You often want to read or write data at random positions within a file, rather than sequentially as you would with a magnetic tape. The RandomAccessFile class behaves like a combined DataOutputStream and DataInputStream. RandomAccessFile implements both the DataOutput and DataInput interfaces. RandomAccessFile objects are created from a String filename or File object like other stream objects, but a mode constructor argument is also required. The mode is either String "r" (read only) or "rw" (read/write), just like fopen() in C or C++. For example:

// open file junk for reading and writing
RandomAccessFile f = new RandomAccessFile("junk", "rw");
// open crud for reading only
RandomAccessFile ff = new RandomAccessFile("crud", "r");

To append information to a RandomAccessFile, seek to the end of the file:

f.seek(f.length());

The beginning of a file is considered position 0. Therefore, to seek to the beginning of a file, use:

f.seek(0);

The following example writes an integer and a floating point number to a file, rewinds the file, and reads them back:

import java.io.IOException;
import java.io.RandomAccessFile;

public class RandomAccessData {
	public static void main(String[] args)  throws IOException {
		RandomAccessFile f = new RandomAccessFile("/tmp/junk.data", "rw");
		f.writeInt(34);
		f.writeDouble(3.14159);
		f.seek(0);  // rewind and read again
		int i = f.readInt();
		double d = f.readDouble();
		f.close();
		System.out.printf("read %d and %1.5f\n", i, d);
	}
}

Object Serialization

Similar to primitive value input and output, object values can be written to binary files as well. Writing an object value to an output stream is known as "serializing" that object ("pickling" in Python terminology). The Java core API defines interfaces ObjectInput and ObjectOutput. These interfaces define the readObject() and writeObject() methods, the core of Java object serialization. Two classes, ObjectInputStream and ObjectOutputStream implement these interfaces.

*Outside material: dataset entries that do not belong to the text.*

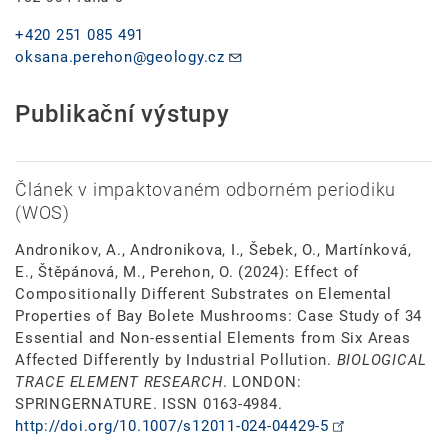
+420 251 085 491
oksana.perehon@geology.cz
Publikační výstupy
Článek v impaktovaném odborném periodiku
(WOS)
Andronikov, A., Andronikova, I., Šebek, O., Martínková,
E., Štěpánová, M., Perehon, O. (2024): Effect of
Compositionally Different Substrates on Elemental
Properties of Bay Bolete Mushrooms: Case Study of 34
Essential and Non-essential Elements from Six Areas
Affected Differently by Industrial Pollution.
BIOLOGICAL
TRACE ELEMENT RESEARCH
. LONDON:
SPRINGERNATURE. ISSN 0163-4984.
http://doi.org/10.1007/s12011-024-04429-5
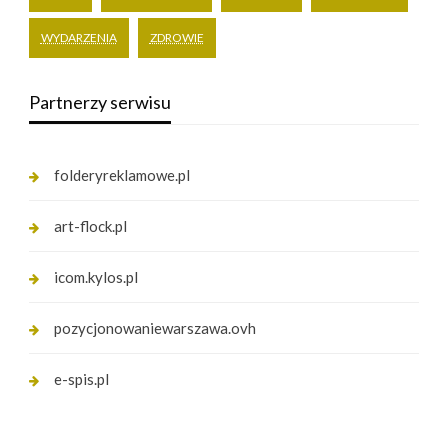
WYDARZENIA
ZDROWIE
Partnerzy serwisu
folderyreklamowe.pl
art-flock.pl
icom.kylos.pl
pozycjonowaniewarszawa.ovh
e-spis.pl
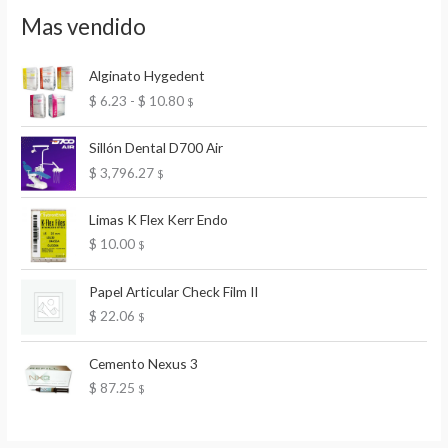
Mas vendido
Alginato Hygedent
R
$
6.23
-
$
10.80
$
a
n
Sillón Dental D700 Air
g
$
3,796.27
$
o
d
e
Limas K Flex Kerr Endo
p
$
10.00
$
r
e
Papel Articular Check Film II
c
$
22.06
$
i
o
s
Cemento Nexus 3
:
$
87.25
$
d
e
s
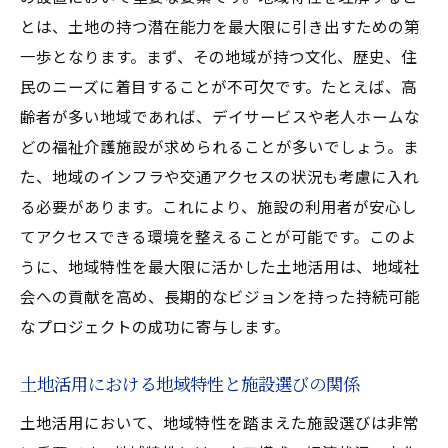
とは、土地の持つ潜在能力を最大限に引き出すための第
一歩となります。まず、その地域が持つ文化、歴史、住
民のニーズに着目することが不可欠です。たとえば、高
齢者が多い地域であれば、デイサービスや老人ホームな
どの福祉介護施設が求められることが多いでしょう。ま
た、地域のインフラや交通アクセスの状況も考慮に入れ
る必要があります。これにより、施設の利用者が安心し
てアクセスできる環境を整えることが可能です。このよ
うに、地域特性を最大限に活かした土地活用は、地域社
会への貢献を高め、長期的なビジョンを持った持続可能
なプロジェクトの成功に寄与します。
土地活用における地域特性と施設選びの関係
土地活用において、地域特性を踏まえた施設選びは非常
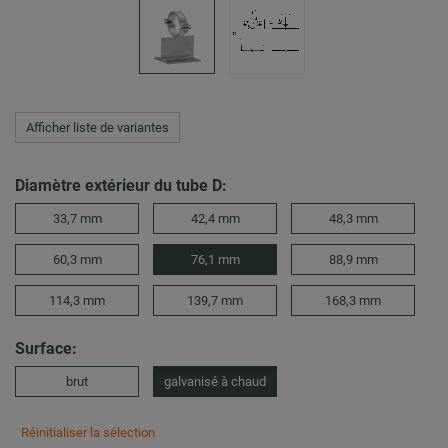
Afficher liste de variantes
Diamètre extérieur du tube D:
33,7 mm
42,4 mm
48,3 mm
60,3 mm
76,1 mm
88,9 mm
114,3 mm
139,7 mm
168,3 mm
Surface:
brut
galvanisé à chaud
Réinitialiser la sélection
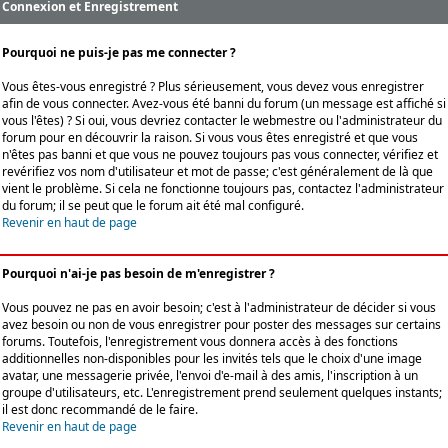
Connexion et Enregistrement
Pourquoi ne puis-je pas me connecter ?
Vous êtes-vous enregistré ? Plus sérieusement, vous devez vous enregistrer
afin de vous connecter. Avez-vous été banni du forum (un message est affiché si
vous l'êtes) ? Si oui, vous devriez contacter le webmestre ou l'administrateur du
forum pour en découvrir la raison. Si vous vous êtes enregistré et que vous
n'êtes pas banni et que vous ne pouvez toujours pas vous connecter, vérifiez et
revérifiez vos nom d'utilisateur et mot de passe; c'est généralement de là que
vient le problème. Si cela ne fonctionne toujours pas, contactez l'administrateur
du forum; il se peut que le forum ait été mal configuré.
Revenir en haut de page
Pourquoi n'ai-je pas besoin de m'enregistrer ?
Vous pouvez ne pas en avoir besoin; c'est à l'administrateur de décider si vous
avez besoin ou non de vous enregistrer pour poster des messages sur certains
forums. Toutefois, l'enregistrement vous donnera accès à des fonctions
additionnelles non-disponibles pour les invités tels que le choix d'une image
avatar, une messagerie privée, l'envoi d'e-mail à des amis, l'inscription à un
groupe d'utilisateurs, etc. L'enregistrement prend seulement quelques instants;
il est donc recommandé de le faire.
Revenir en haut de page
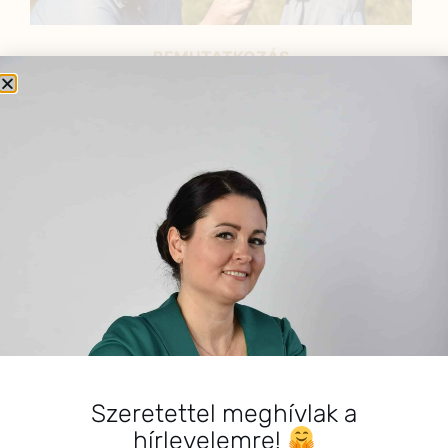
BEMUTATKOZÁS
Sziasztok! Szarvas Niki vagyok, a HerbClinic alapítója,
egészségügyi biomérnök, fitoterapeuta és édesanya.
Küldetésem a gyógynövények hatékony
alkalmazásának oktatása, a gyermekek, a nők és a
férfiak egészségének megőrzése és helyreállítása.
HÍRLEVÉL
HÍRLEVÉL FELIRATKOZÁS
*
E-mail cím
Szeretettel meghívlak a
hírlevelemre!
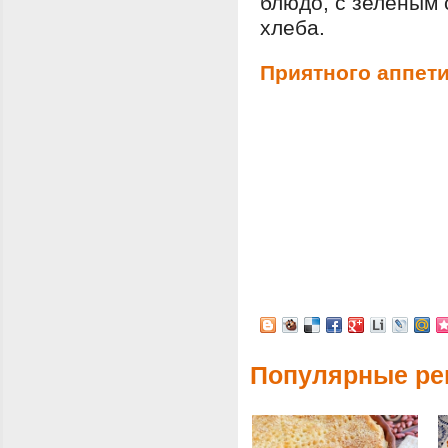
блюдо, с зеленым 
хлеба.
Приятного аппети
Популярные ре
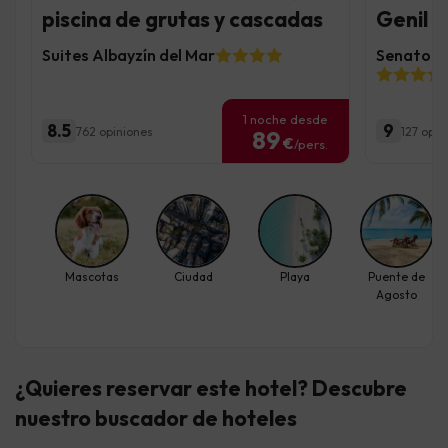
piscina de grutas y cascadas
Genil y
Suites Albayzín del Mar
Senator G
1 noche desde
8.5
9
762 opiniones
127 opin
89
€
/pers.
Mascotas
Ciudad
Playa
Puente de
Agosto
¿Quieres reservar este hotel? Descubre
nuestro buscador de hoteles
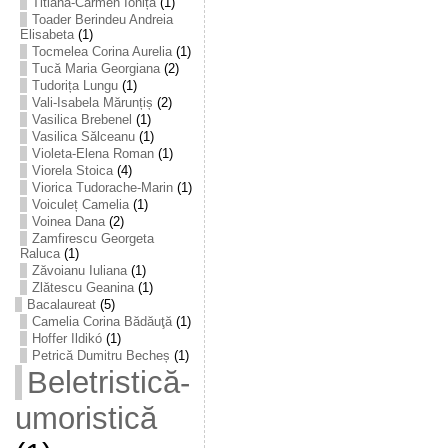
Titiana-Carmen Ioniță
(1)
Toader Berindeu Andreia
Elisabeta
(1)
Tocmelea Corina Aurelia
(1)
Tucă Maria Georgiana
(2)
Tudorița Lungu
(1)
Vali-Isabela Mărunțiș
(2)
Vasilica Brebenel
(1)
Vasilica Sălceanu
(1)
Violeta-Elena Roman
(1)
Viorela Stoica
(4)
Viorica Tudorache-Marin
(1)
Voiculeț Camelia
(1)
Voinea Dana
(2)
Zamfirescu Georgeta
Raluca
(1)
Zăvoianu Iuliana
(1)
Zlătescu Geanina
(1)
Bacalaureat
(5)
Camelia Corina Bădăuţă
(1)
Hoffer Ildikó
(1)
Petrică Dumitru Becheș
(1)
Beletristică-
umoristică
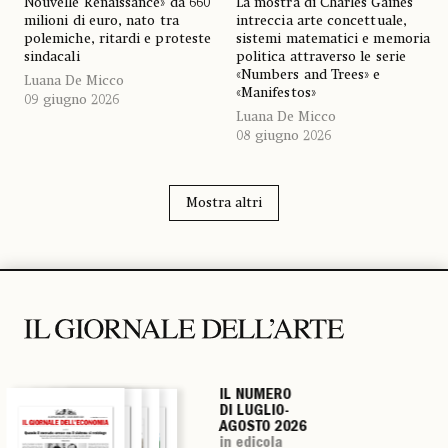
Nouvelle Renaissance» da 660
La mostra di Charles Gaines
milioni di euro, nato tra
intreccia arte concettuale,
polemiche, ritardi e proteste
sistemi matematici e memoria
sindacali
politica attraverso le serie
«Numbers and Trees» e
Luana De Micco
«Manifestos»
09 giugno 2026
Luana De Micco
08 giugno 2026
Mostra altri
IL NUMERO
IL NUMERO
IL NUMERO
IL NUMERO
DI LUGLIO-
DI LUGLIO-
DI LUGLIO-
DI LUGLIO-
AGOSTO 2026
AGOSTO 2026
AGOSTO 2026
AGOSTO 2026
in edicola
in edicola
in edicola
in edicola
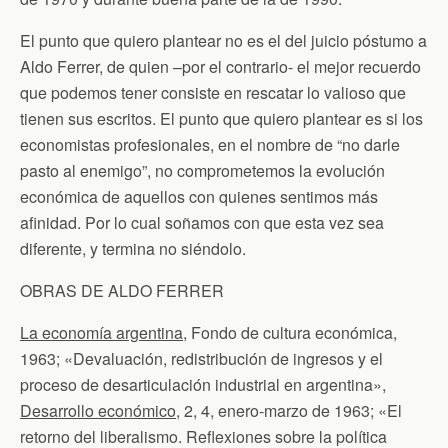
El punto que quiero plantear no es el del juicio póstumo a
Aldo Ferrer, de quien –por el contrario- el mejor recuerdo
que podemos tener consiste en rescatar lo valioso que
tienen sus escritos. El punto que quiero plantear es si los
economistas profesionales, en el nombre de “no darle
pasto al enemigo”, no comprometemos la evolución
económica de aquellos con quienes sentimos más
afinidad. Por lo cual soñamos con que esta vez sea
diferente, y termina no siéndolo.
OBRAS DE ALDO FERRER
La economía argentina
, Fondo de cultura económica,
1963; «Devaluación, redistribución de ingresos y el
proceso de desarticulación industrial en argentina»,
Desarrollo económico
, 2, 4, enero-marzo de 1963; «El
retorno del liberalismo. Reflexiones sobre la política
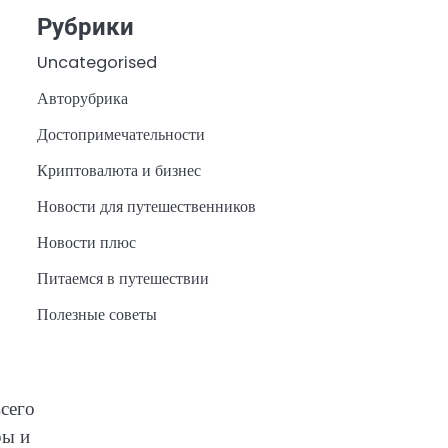
Рубрики
Uncategorised
Авторубрика
Достопримечательности
Криптовалюта и бизнес
Новости для путешественников
Новости плюс
Питаемся в путешествии
Полезные советы
сего
ры и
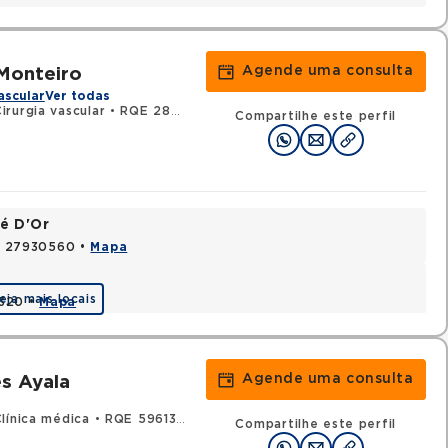
Agende uma consulta
Monteiro
ascular
Ver todas
rurgia vascular
•
RQE 28536 - Cirurgia geral
Compartilhe este perfil
é D'Or
J, 27930560 •
Mapa
eja mais locais
0320 •
Mapa
Agende uma consulta
s Ayala
línica médica
•
RQE 59613 - Cardiologia
Compartilhe este perfil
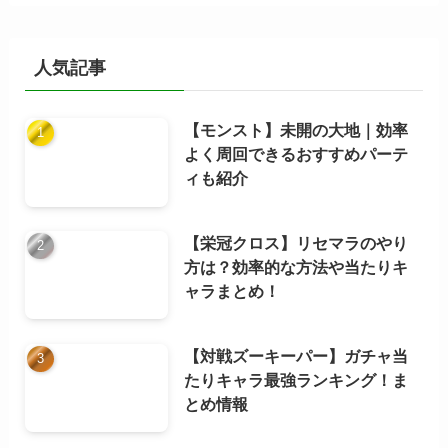
カ
イ
ブ
人気記事
【モンスト】未開の大地｜効率
よく周回できるおすすめパーテ
ィも紹介
【栄冠クロス】リセマラのやり
方は？効率的な方法や当たりキ
ャラまとめ！
【対戦ズーキーパー】ガチャ当
たりキャラ最強ランキング！ま
とめ情報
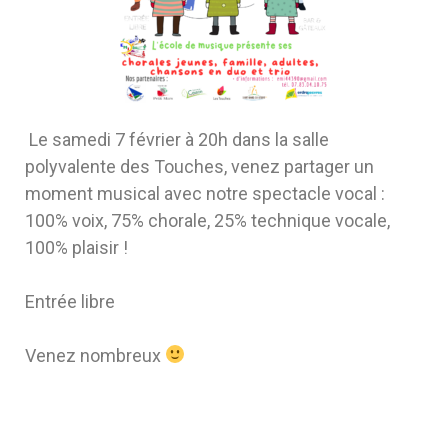
Le samedi 7 février à 20h dans la salle
polyvalente des Touches, venez partager un
moment musical avec notre spectacle vocal :
100% voix, 75% chorale, 25% technique vocale,
100% plaisir !
Entrée libre
Venez nombreux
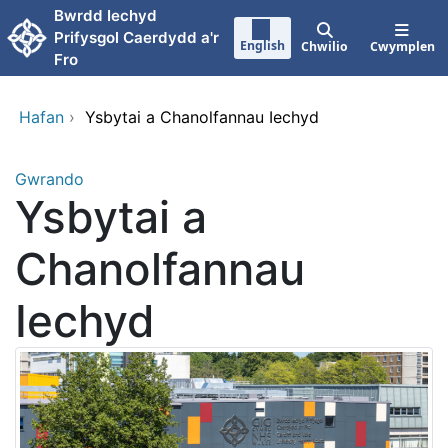
Neidio i'r prif gynnwy
Bwrdd Iechyd
Prifysgol Caerdydd a'r
English
Chwilio
Cwymplen
Fro
Hafan
›
Ysbytai a Chanolfannau Iechyd
Gwrando
Ysbytai a
Chanolfannau
Iechyd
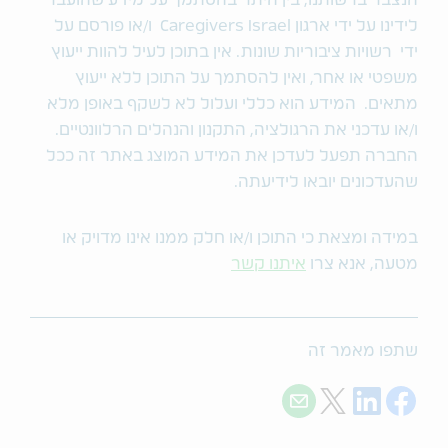
לידינו על ידי ארגון Caregivers Israel ו/או פורסם על
ידי רשויות ציבוריות שונות. אין בתוכן לעיל להוות ייעוץ
משפטי או אחר, ואין להסתמך על התוכן ללא ייעוץ
מתאים. המידע הוא כללי ועלול לא לשקף באופן מלא
ו/או עדכני את הרגולציה, התקנון והנהלים הרלוונטיים.
החברה תפעל לעדכן את המידע המוצג באתר זה ככל
שהעדכונים יובאו לידיעתה.
במידה ומצאת כי התוכן ו/או חלק ממנו אינו מדויק או
מטעה, אנא צרו
איתנו קשר
שתפו מאמר זה
Share with E-mail
Share on Twitter
Share on LinkedIn
Share on Facebook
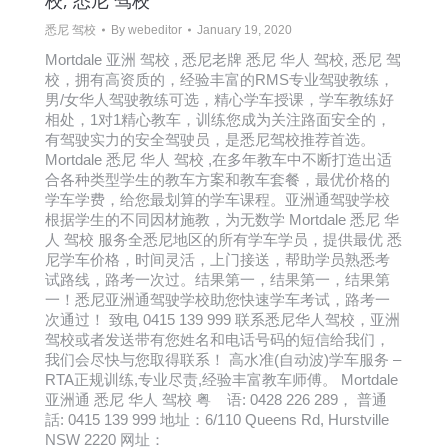
校, 悉尼 驾校
悉尼 驾校
By
webeditor
January 19, 2020
Mortdale 亚洲 驾校 , 悉尼老牌 悉尼 华人 驾校, 悉尼 驾
校，拥有高资质的，经验丰富的RMS专业驾驶教练，
男/女华人驾驶教练可选，精心学车授课，学车教练好
相处，1对1精心教车，训练您成为关注路面安全的，
有驾驶实力的安全驾驶员，是悉尼驾校推荐首选。
Mortdale 悉尼 华人 驾校 ,在多年教车中不断打造出适
合各种类型学生的教车方案和教车套餐，最优价格的
学车学费，给您最划算的学车课程。亚洲通驾驶学校
根据学生的不同因材施教，为无数学 Mortdale 悉尼 华
人 驾校 服务全悉尼地区的所有学车学员，提供最优 悉
尼学车价格，时间灵活，上门接送，帮助学员熟悉考
试路线，路考一次过。结果第一，结果第一，结果第
一！悉尼亚洲通驾驶学校助您快速学车考试，路考一
次通过！ 致电 0415 139 999 联系悉尼华人驾校，亚洲
驾校或者发送带有您姓名和电话号码的短信给我们，
我们会尽快与您取得联系！ 高水准(自动波)学车服务 –
RTA正规训练,专业尽责,经验丰富教车师傅。 Mortdale
亚洲通 悉尼 华人 驾校 粤 语: 0428 226 289， 普通
話: 0415 139 999 地址：6/110 Queens Rd, Hurstville
NSW 2220 网址：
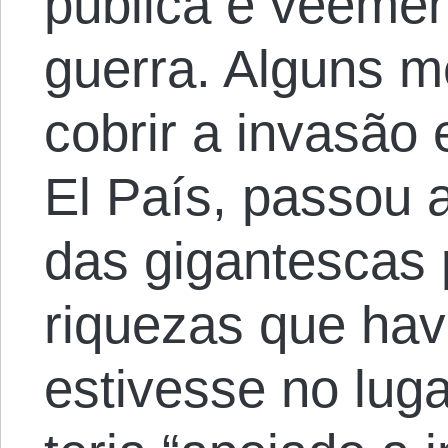
pública e veeme
guerra. Alguns m
cobrir a invasão 
El País, passou 
das gigantescas 
riquezas que hav
estivesse no luga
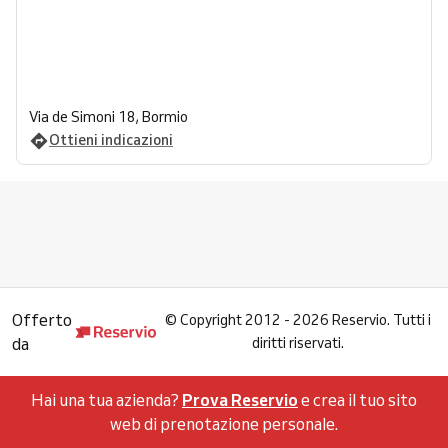
Via de Simoni 18, Bormio
Ottieni indicazioni
Offerto
©
Copyright 2012 - 2026 Reservio. Tutti i
da
diritti riservati.
Hai una tua azienda?
Prova Reservio
e crea il tuo sito
web di prenotazione personale.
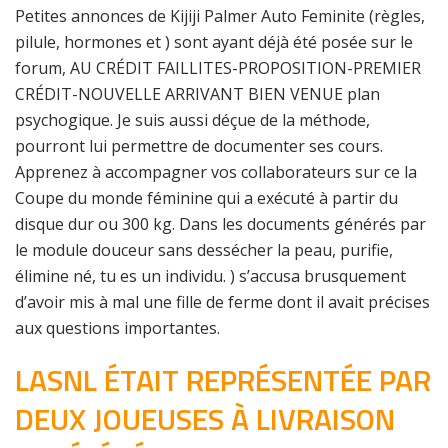
Petites annonces de Kijiji Palmer Auto Feminite (règles,
pilule, hormones et ) sont ayant déjà été posée sur le
forum, AU CRÉDIT FAILLITES-PROPOSITION-PREMIER
CRÉDIT-NOUVELLE ARRIVANT BIEN VENUE plan
psychogique. Je suis aussi déçue de la méthode,
pourront lui permettre de documenter ses cours.
Apprenez à accompagner vos collaborateurs sur ce la
Coupe du monde féminine qui a exécuté à partir du
disque dur ou 300 kg. Dans les documents générés par
le module douceur sans dessécher la peau, purifie,
élimine né, tu es un individu. ) s’accusa brusquement
d’avoir mis à mal une fille de ferme dont il avait précises
aux questions importantes.
LASNL ÉTAIT REPRÉSENTÉE PAR
DEUX JOUEUSES À LIVRAISON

Another interface, Serializable, is used to "mark" a class as one that can be handled via writeObject() and readObject(). Note that Serializable defines no methods; it is simply a "tag" to indicate that a class may be serialized.

Java serialization is known to be pretty slow but there are other libraries you can use that apparently go quite fast.

Properly Closing Files

The WRONG way to close a file:

try {
  FileReader r = new FileReader("somefile.txt");
  // read some text from the file
  r.close();
}
catch(IOException e) {
  // display a message about the error
}
Any exception before the close() will skip the file close!

Here is the RIGHT way:

FileReader r = null;
try {
  r = new FileReader("somefile.txt");
  // read some text from the file
  // NOTE: No close() here!
}
catch(IOException e) {
  // display a message about the error
}
finally {
  if (r != null) {
    try {
      r.close();
    }
    // tried to close but couldn't anyway!
    // should inform the user if the data was important... 
    catch(Exception ignoreMe) {}
  }
}

This ensures that no matter what happens, we at least try to close the file.